Herr Dr. Sackl, letzte Woche haben wir über den Grauen Star gesprochen. Diesmal ist der
Grüne Star an der Reihe. Die Namen sind sehr ähnlich. Gilt das auch für die Krankheiten?
Absolut nicht. Vielmehr handelt es sich um zwei ganz unterschiedliche Erkrankungen des Auges. Vom
Grünen Star, der in der Fachsprache auch Glaukom genannt wird, spricht man, wenn der Sehnerv
beschädigt ist und normalerweise sind dabei immer beide Augen betroffen. Hingegen kann sich der
Graue Star auf ein Auge beschränken.

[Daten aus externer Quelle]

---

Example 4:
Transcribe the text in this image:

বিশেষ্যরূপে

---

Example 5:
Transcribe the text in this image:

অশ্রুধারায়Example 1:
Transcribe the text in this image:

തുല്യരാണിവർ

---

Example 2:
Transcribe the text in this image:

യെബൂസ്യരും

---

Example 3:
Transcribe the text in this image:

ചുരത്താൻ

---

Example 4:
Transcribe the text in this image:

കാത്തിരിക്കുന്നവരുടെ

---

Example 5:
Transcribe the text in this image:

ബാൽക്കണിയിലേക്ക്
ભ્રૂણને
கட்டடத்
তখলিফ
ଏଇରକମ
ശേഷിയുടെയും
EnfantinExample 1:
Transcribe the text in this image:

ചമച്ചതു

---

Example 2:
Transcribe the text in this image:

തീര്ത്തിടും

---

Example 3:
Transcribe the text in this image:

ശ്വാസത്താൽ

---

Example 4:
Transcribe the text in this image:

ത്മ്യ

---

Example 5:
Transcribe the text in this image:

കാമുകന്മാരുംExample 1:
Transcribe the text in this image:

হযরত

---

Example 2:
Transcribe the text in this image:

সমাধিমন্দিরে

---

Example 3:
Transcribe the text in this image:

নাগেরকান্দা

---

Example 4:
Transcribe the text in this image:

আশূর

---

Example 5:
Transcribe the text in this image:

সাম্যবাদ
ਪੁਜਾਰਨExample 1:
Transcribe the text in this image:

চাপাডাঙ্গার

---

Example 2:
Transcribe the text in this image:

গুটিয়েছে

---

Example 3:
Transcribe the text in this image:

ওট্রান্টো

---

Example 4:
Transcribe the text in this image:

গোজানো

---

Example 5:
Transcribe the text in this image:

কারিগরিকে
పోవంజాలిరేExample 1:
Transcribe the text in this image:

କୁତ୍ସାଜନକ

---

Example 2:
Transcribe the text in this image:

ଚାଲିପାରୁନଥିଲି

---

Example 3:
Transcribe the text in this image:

Außerdem ist dabei nicht der Sehnerv beschädigt, sondern die
an sich klare Augenlinse eingetrübt.
Gibt es denn gar keine Gemeinsamkeiten?
Abgesehen davon, dass sowohl Graue, als auch Grüne Stare sehr häufig vorkommen, können beide
Augenkrankheiten zur Erblindung führen. Allerdings besteht beim Grünen Star – im Gegensatz zum
Grauen – keine Chance auf Heilung. Der Grüne Star ist eine gefürchtete Erkrankung des Auges, doch
leider ist er noch zu wenig bekannt. Das Heimtückische an dieser Krankheit ist, dass die Patienten
den Grünen Star erst sehr spät bzw. um genau zu sein, zu spät wahrnehmen und bemerken.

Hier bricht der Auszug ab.